Unfortunately, most who identified crime and deviance as a problem in recent decades, have decided the solution was not more public school funding, higher wages, more social services. No, they decided the answer was policing, courts and prisons. The degree to which Sanders’ logic of economic-underpinnings to social behaviour/crime can be debated, but we shouldn’t debate that the opposing view that more discipline and punishment would tackle crime has proven not to be the case.
I agree with Sanders that prisons are a symptom of a society. Prisons exist because society has run out of ideas and, frankly, run out of patience for those who disrupt and disobey the one-size-fits-all expectations of a 20th century empire in decline and denial.
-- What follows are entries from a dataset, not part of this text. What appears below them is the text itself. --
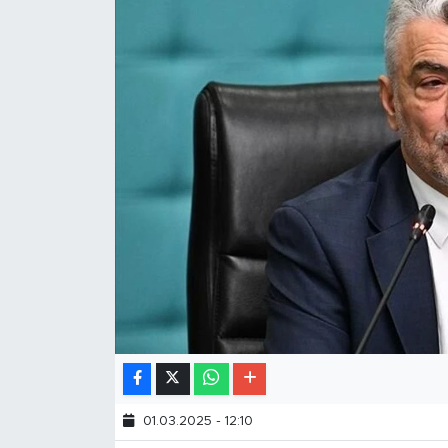
01.03.2025 - 12:10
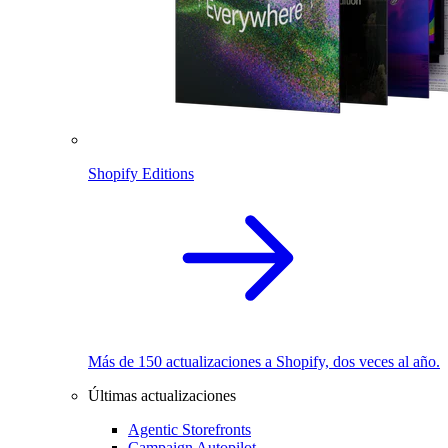
Shopify Editions
Más de 150 actualizaciones a Shopify, dos veces al año.
Últimas actualizaciones
Agentic Storefronts
Campaign Autopilot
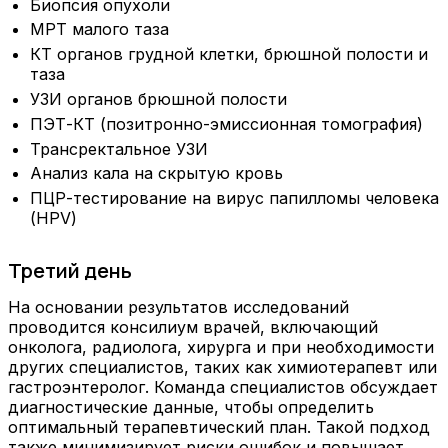
Биопсия опухоли
МРТ малого таза
КТ органов грудной клетки, брюшной полости и
таза
УЗИ органов брюшной полости
ПЭТ-КТ (позитронно-эмиссионная томография)
Трансректальное УЗИ
Анализ кала на скрытую кровь
ПЦР-тестирование на вирус папилломы человека
(HPV)
Третий день
На основании результатов исследований
проводится консилиум врачей, включающий
онколога, радиолога, хирурга и при необходимости
других специалистов, таких как химиотерапевт или
гастроэнтеролог. Команда специалистов обсуждает
диагностические данные, чтобы определить
оптимальный терапевтический план. Такой подход
также минимизирует риски ошибок и повышает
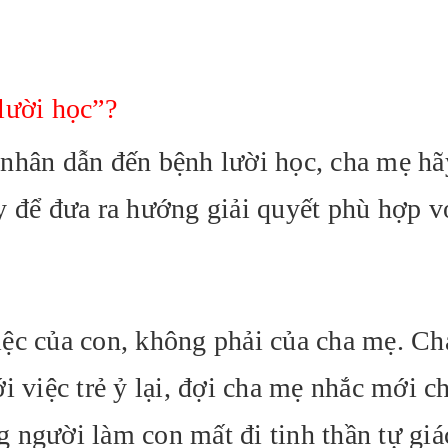
“lười học”?
nhân dẫn đến bệnh lười học, cha mẹ hã
y để đưa ra hướng giải quyết phù hợp v
iệc của con, không phải của cha mẹ. C
i việc trẻ ỷ lại, đợi cha mẹ nhắc mới c
 người làm con mất đi tinh thần tự giá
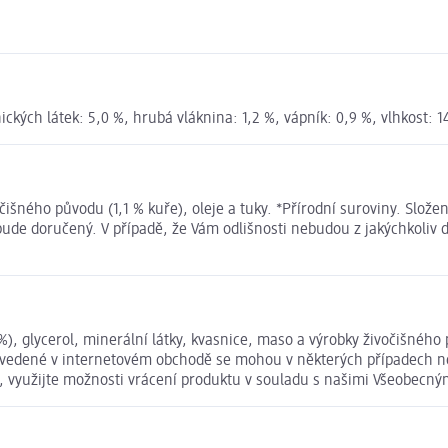
ckých látek: 5,0 %, hrubá vláknina: 1,2 %, vápník: 0,9 %, vlhkost: 1
vočišného původu (1,1 % kuře), oleje a tuky. *Přírodní suroviny. Sl
bude doručený. V případě, že Vám odlišnosti nebudou z jakýchkoliv 
, glycerol, minerální látky, kvasnice, maso a výrobky živočišného
uvedené v internetovém obchodě se mohou v některých případech nep
t, využijte možnosti vrácení produktu v souladu s našimi Všeobec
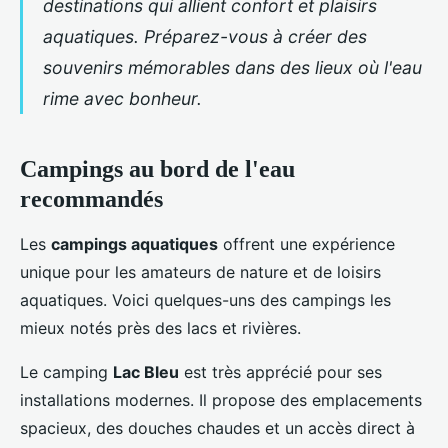
destinations qui allient confort et plaisirs
aquatiques. Préparez-vous à créer des
souvenirs mémorables dans des lieux où l'eau
rime avec bonheur.
Campings au bord de l'eau
recommandés
Les
campings aquatiques
offrent une expérience
unique pour les amateurs de nature et de loisirs
aquatiques. Voici quelques-uns des campings les
mieux notés près des lacs et rivières.
Le camping
Lac Bleu
est très apprécié pour ses
installations modernes. Il propose des emplacements
spacieux, des douches chaudes et un accès direct à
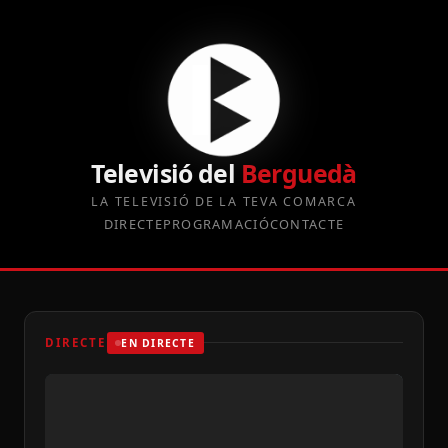
Televisió del
Berguedà
LA TELEVISIÓ DE LA TEVA COMARCA
DIRECTE
PROGRAMACIÓ
CONTACTE
DIRECTE
EN DIRECTE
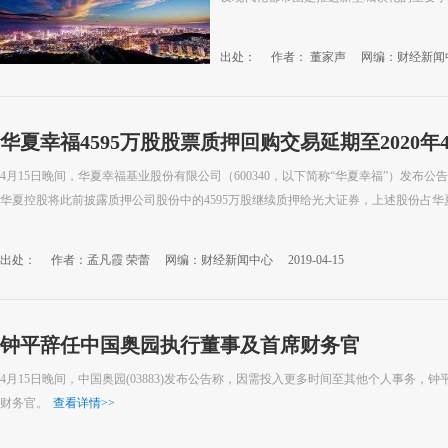
出处：
作者： 董家声
网编：财经新闻
华夏幸福4595万股股票质押回购交易延期至2020年4
4月15日晚间，华夏幸福基业股份有限公司（600340，以下简称“华夏幸福”）发布
华夏控股将此前披露质押公司股份中的4595万股继续质押给光大证券，上述股份占华夏
出处：
作者：孟凡霞 荣蕾
网编：财经新闻中心
2019-04-15
钟平辞任中国奥园执行董事及首席财务官
4月15日晚间，中国奥园(03883)发布公告称，因需投入更多时间至其他个人事务，
财务官。
查看详情
>>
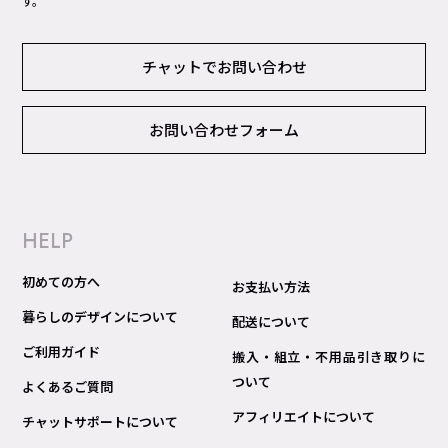
す。
チャットでお問い合わせ
お問い合わせフォーム
HELP
初めての方へ
お支払い方法
暮らしのデザインについて
配送について
ご利用ガイド
搬入・組立・不用品引き取りに
ついて
よくあるご質問
アフィリエイトについて
チャットサポートについて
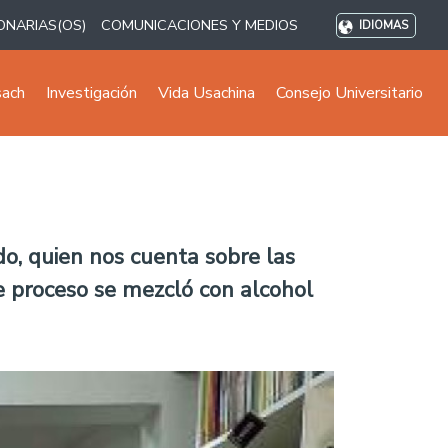
ONARIAS(OS)
COMUNICACIONES Y MEDIOS
IDIOMAS
sach
Investigación
Vida Usachina
Consejo Universitario
o, quien nos cuenta sobre las
ste proceso se mezcló con alcohol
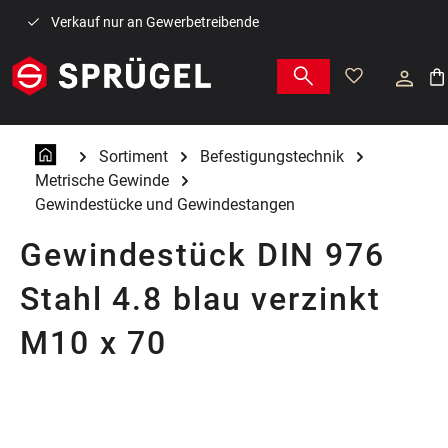
Zum Hauptinhalt springen
Verkauf nur an Gewerbetreibende
War
Sortiment
Befestigungstechnik
Metrische Gewinde
Gewindestücke und Gewindestangen
Gewindestück DIN 976
Stahl 4.8 blau verzinkt
M10 x 70
Bildergalerie überspringen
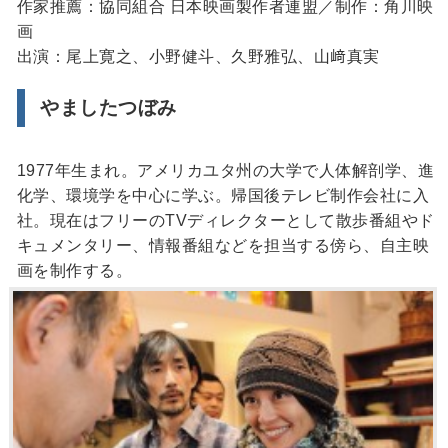
作家推薦：協同組合 日本映画製作者連盟／制作：角川映
画
出演：尾上寛之、小野健斗、久野雅弘、山﨑真実
やましたつぼみ
1977年生まれ。アメリカユタ州の大学で人体解剖学、進
化学、環境学を中心に学ぶ。帰国後テレビ制作会社に入
社。現在はフリーのTVディレクターとして散歩番組やド
キュメンタリー、情報番組などを担当する傍ら、自主映
画を制作する。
Prison also cater for a society that has run out of jobs.
The Crime Bill was not a good thing. It’s a stain on Bill Clinton’s presidency, but I don;t think that it will, or should, effect Hillary Clinton’s presidential run. Paradoxically, it could hurt Sanders. While he opposed the 94 Crime Bill in debate Sanders was a “good democrat and voted for it.
Sanders is the only viable alternative to Hillary Clinton running for the Democratic nomination. Clinton was bought decades ago. Sanders’ is more daring in the reforms he proposes and he is not in the pocket of corporate America. Sanders talks about a broader response to our fears and I can get behind that. Now, as in 1994, we cannot build prisons as a way out of an inequal society. To the contrary, prisons drive and deepen the schism between the haves and the have-nots.